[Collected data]
══════════════════════════════

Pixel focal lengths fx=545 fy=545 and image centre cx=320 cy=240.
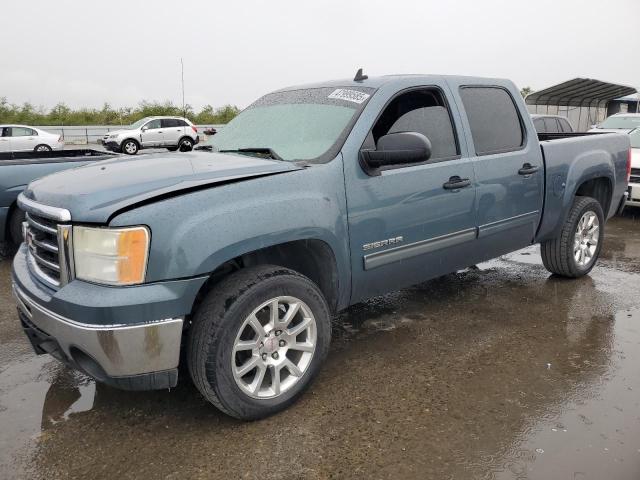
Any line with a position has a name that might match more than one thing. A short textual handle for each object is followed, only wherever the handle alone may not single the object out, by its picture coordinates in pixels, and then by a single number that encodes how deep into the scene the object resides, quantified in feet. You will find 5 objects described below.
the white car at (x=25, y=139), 66.49
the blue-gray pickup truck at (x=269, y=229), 7.82
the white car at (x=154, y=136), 78.33
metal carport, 76.02
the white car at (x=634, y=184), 26.81
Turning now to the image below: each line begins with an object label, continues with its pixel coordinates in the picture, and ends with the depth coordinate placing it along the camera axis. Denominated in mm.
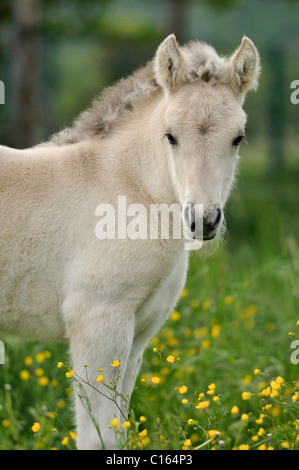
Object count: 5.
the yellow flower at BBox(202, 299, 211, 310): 5637
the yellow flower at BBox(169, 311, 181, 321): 5336
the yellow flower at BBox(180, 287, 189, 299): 5486
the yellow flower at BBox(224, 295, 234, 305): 5612
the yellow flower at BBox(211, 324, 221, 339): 5263
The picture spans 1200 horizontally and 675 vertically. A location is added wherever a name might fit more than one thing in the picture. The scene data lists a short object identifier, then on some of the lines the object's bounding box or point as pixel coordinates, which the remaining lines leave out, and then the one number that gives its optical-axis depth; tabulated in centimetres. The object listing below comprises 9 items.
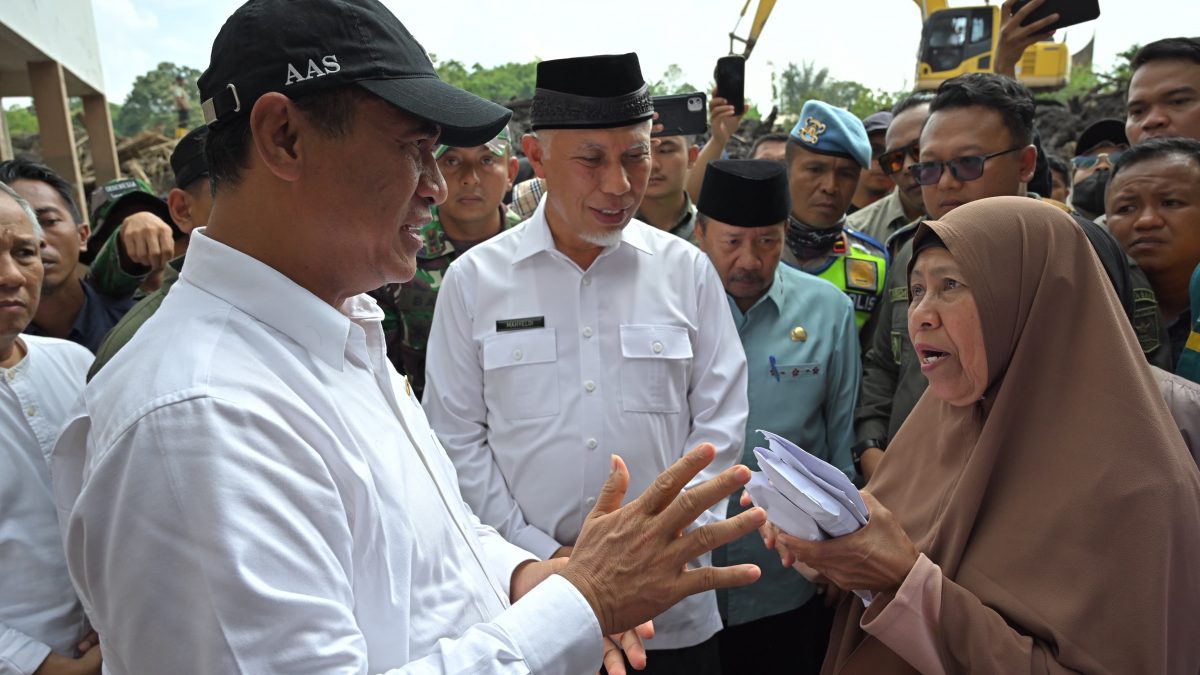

══════════════════════════════

**About this task**
Starting at the line that contains "the yellow flower at BBox(169, 311, 181, 321): 5336" and stopping after the line that contains "the yellow flower at BBox(211, 324, 221, 339): 5263", write out every line exactly as it appears above, and no other line.

**Reply to the exercise**
the yellow flower at BBox(169, 311, 181, 321): 5336
the yellow flower at BBox(180, 287, 189, 299): 5486
the yellow flower at BBox(224, 295, 234, 305): 5612
the yellow flower at BBox(211, 324, 221, 339): 5263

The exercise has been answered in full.